How to Improve without a Grade


An Email Exchange: September, 2018


The email from a student:

Fri, Sep 14, 2018 at 3:06 PM
To: Marcus Eure <meure@brewsterschools.org>

Mr. Eure I remember you said on the first day of school that there’s not really a “grade” put on assignments but in a lot of your posts and resources it talks about growth and improvement. I’m just confused as to how, objectively, I’ll know if my writing has improved without any grade. Like how can I gauge if I’m getting better because I don’t know if I’ll be able to just self evaluate that. I don’t have a problem with no grade (haha) but I’m just curious as to how you’ve explained this growth process in previous years to students. Thank you

My reply:

Mon, Sep 17, 2018 at 7:20 AM
To: [REDACTED]@brewsterschools.org

Thank you for the email. The short answer is that you never have to just self-evaluate; you always need expert feedback, and it needs to be clear and actionable. Grades don’t convey how to improve. (They convey a general sense of good/bad performance, but even that is so subjectively rendered that it often isn’t helpful.) Feedback does tell you how to improve, but there are issues to getting the right amount of feedback to all students at all stages of the writing process. The solution is to reimagine what feedback looks like and the role each student plays in creating that feedback.

Your initiative in sending an email lets me illustrate this through you. You have the opportunity now, because you’ve taken that initiative, to teach others. Start here:

Mongering and Congeries

Be especially certain that you read the “Better Form of Feedback” essay linked in that post:

View at Medium.com

If you read all of that, two things will absolutely happen:

1) You’ll understand more — if not all — about how you can improve without a grade.
2) You’ll have read a lot of writing designed to show you how to write well.

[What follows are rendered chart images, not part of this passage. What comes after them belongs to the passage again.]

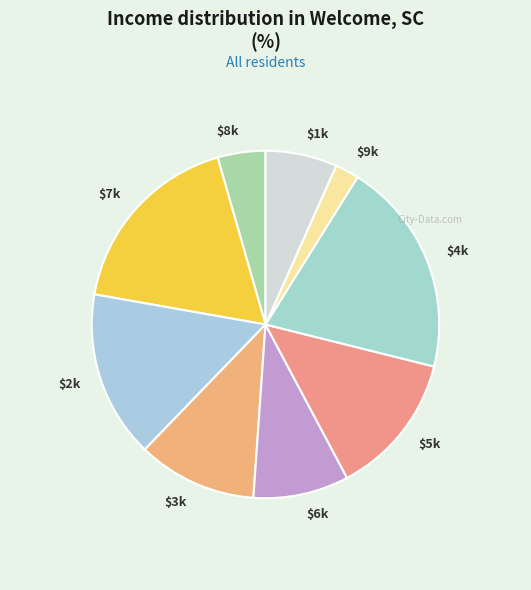

Which slice is the smallest?

$9k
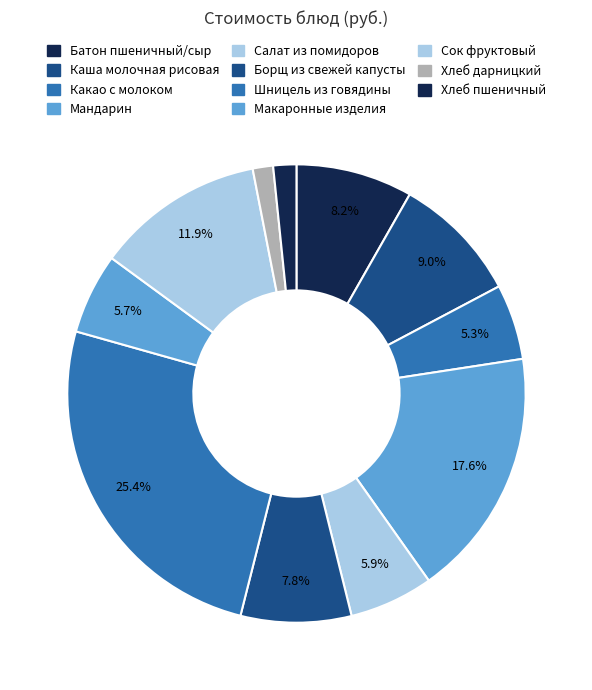

Count the number of slices in the pie.

11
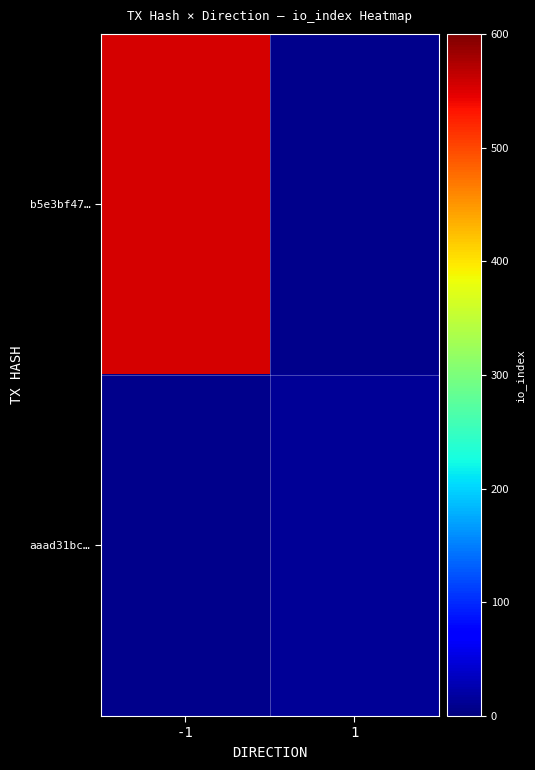

Which series has the largest range (max minus min)?

b5e3bf47…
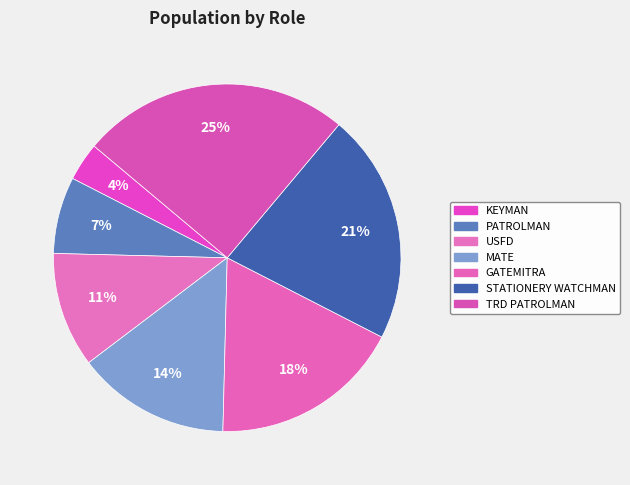

Which category has the smallest portion of the pie?

KEYMAN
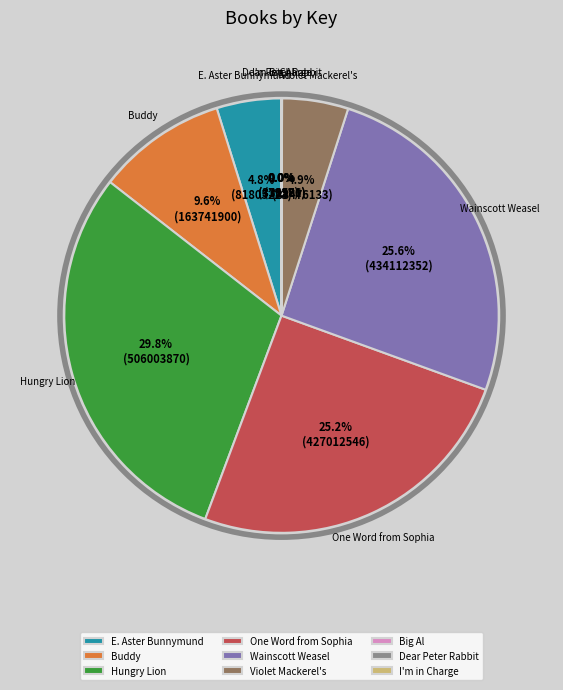

What is the largest slice in the pie chart?

Hungry Lion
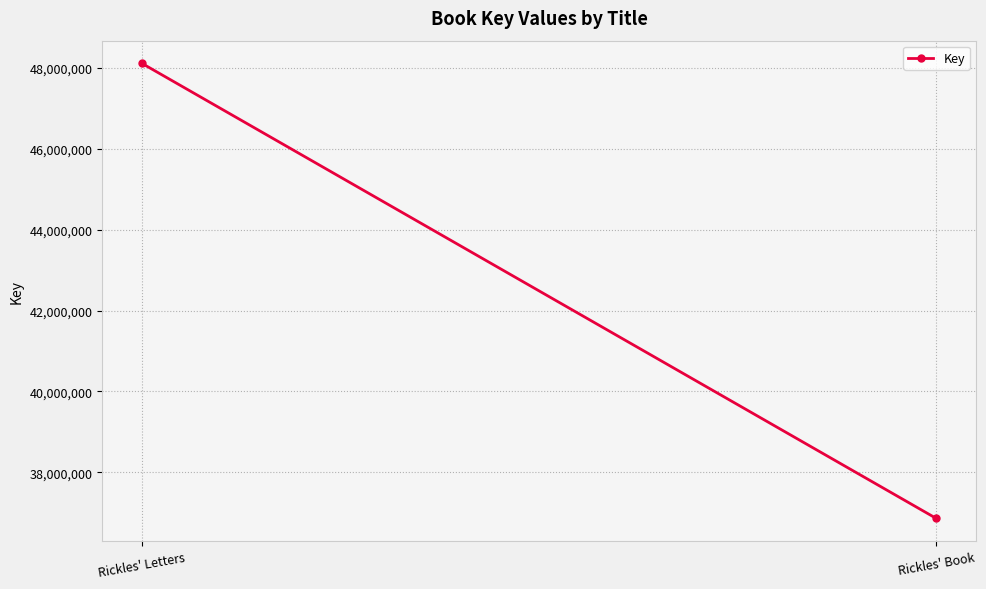

List the labels in order of value, largest first.

Rickles' Letters, Rickles' Book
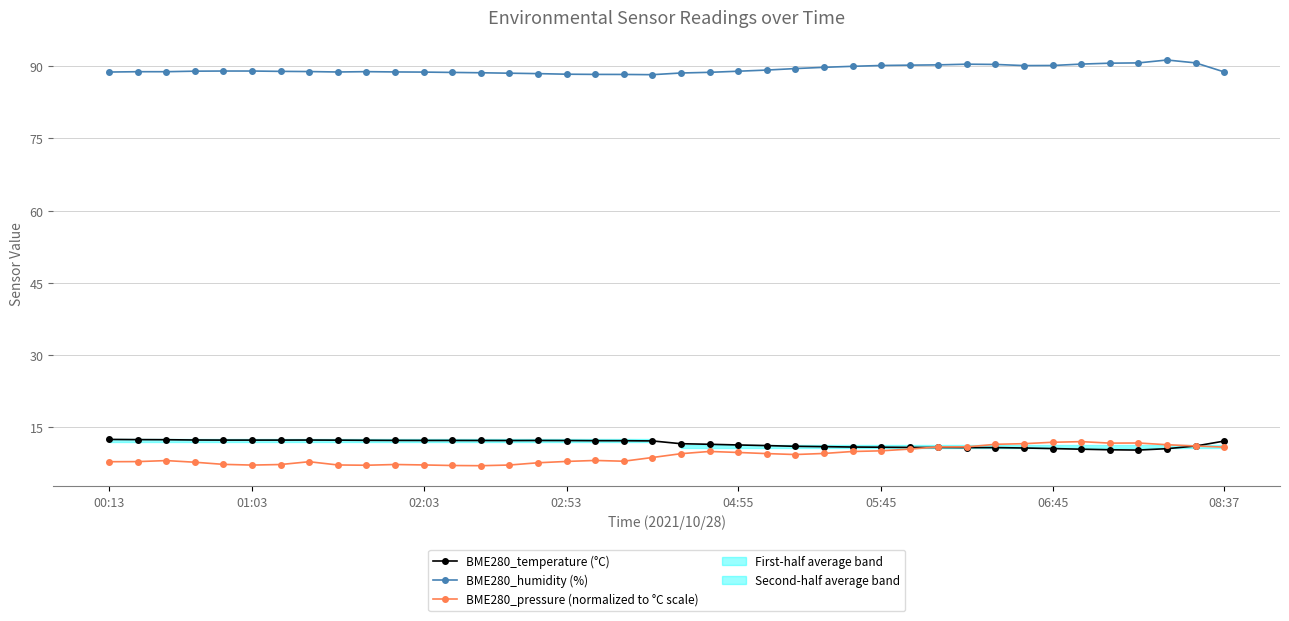

What is the difference between the second highest and minimum values in the BME280_pressure (normalized to °C scale) series?

4.9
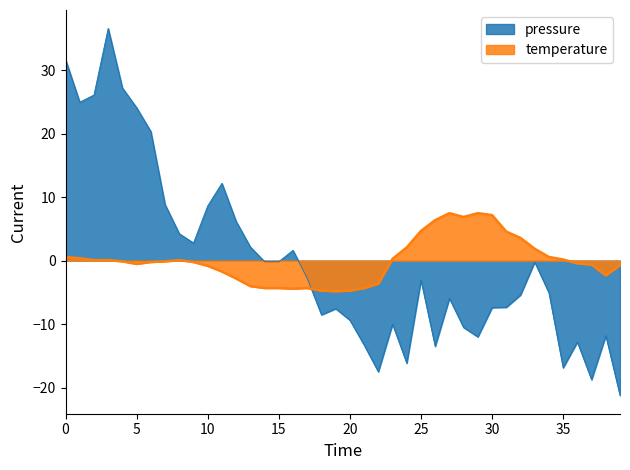

The pressure series shows -2.8 at 00:52. True or false?

True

Talk to me in class about how you might be able to take this and use it to teach your peers the answer to your original question. Teaching others, online or in class, is the best way for you to strengthen your own knowledge, and it generates evidence of the best kind of learning — i.e., the highest profiles.

Thank you again,

Mr. Eure

And a PDF version of the exchange:


What’s Next?


This is closest to a style of makerspace learning called an atelier, in which an expert trains others to create art. The teaching is centralized, but it spreads out from that central point. As you become skilled, you teach those skills to others. As you gain knowledge, you spread that knowledge to others.

It works because of student initiative — the kind shown in that email. Initiative invites feedback. That builds knowledge and skill. Then the student can decide whether or not to help others by sharing what they’ve learned.

Two phenomena helps us here. The first is the protégé effect. The second is herd immunity:

View at Medium.com

You are as strong individually as you are together. That is the way of the world, which is why it is the way of our classroom.

How Feedback Should Work

As you submit assignments, the limbic system of your brain may skitter to life and wonder when you’ll “know how [you] did.” That part of you, conditioned by years of formal schooling, will want a number. It might recognize grade abatement as an attempt to eliminate the toxic stamp of grades on each assignment, but it won’t immediately understand how we can upend the traditional feedback model entirely.